Search the material below for the word "width". Copy every line where it is found.

INFORMATION SHOWN:

##########

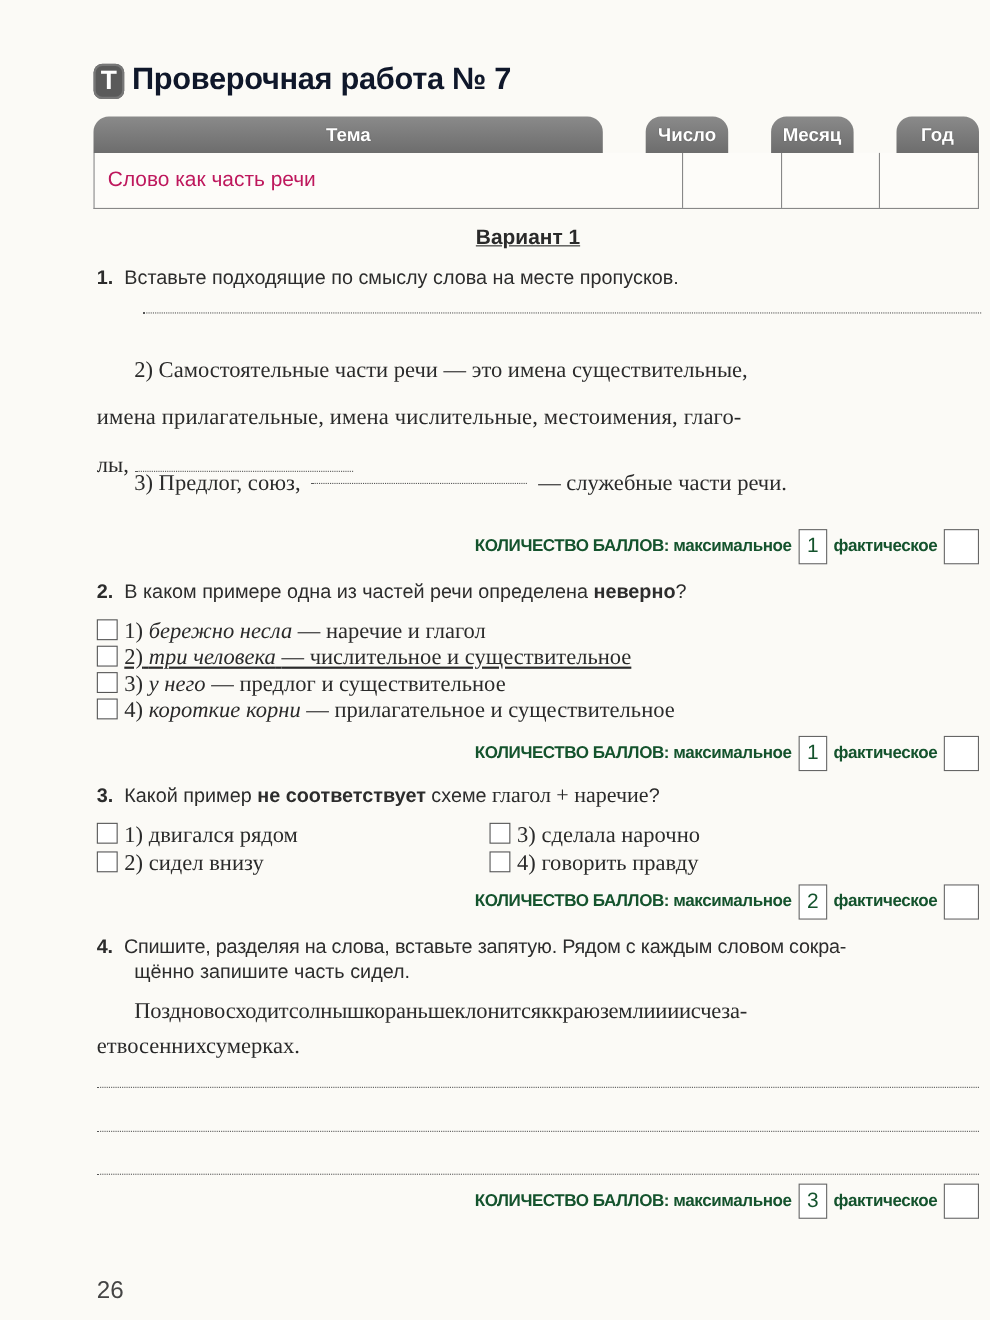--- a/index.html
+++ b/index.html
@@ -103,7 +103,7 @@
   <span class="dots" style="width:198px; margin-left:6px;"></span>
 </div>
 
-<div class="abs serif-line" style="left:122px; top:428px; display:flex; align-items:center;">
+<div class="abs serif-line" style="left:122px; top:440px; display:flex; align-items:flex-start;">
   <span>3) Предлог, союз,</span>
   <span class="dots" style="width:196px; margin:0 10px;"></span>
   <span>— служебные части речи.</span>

##########

WRITTEN ANSWER:
   <span class="dots" style="width:198px; margin-left:6px;"></span>
   <span class="dots" style="width:196px; margin:0 10px;"></span>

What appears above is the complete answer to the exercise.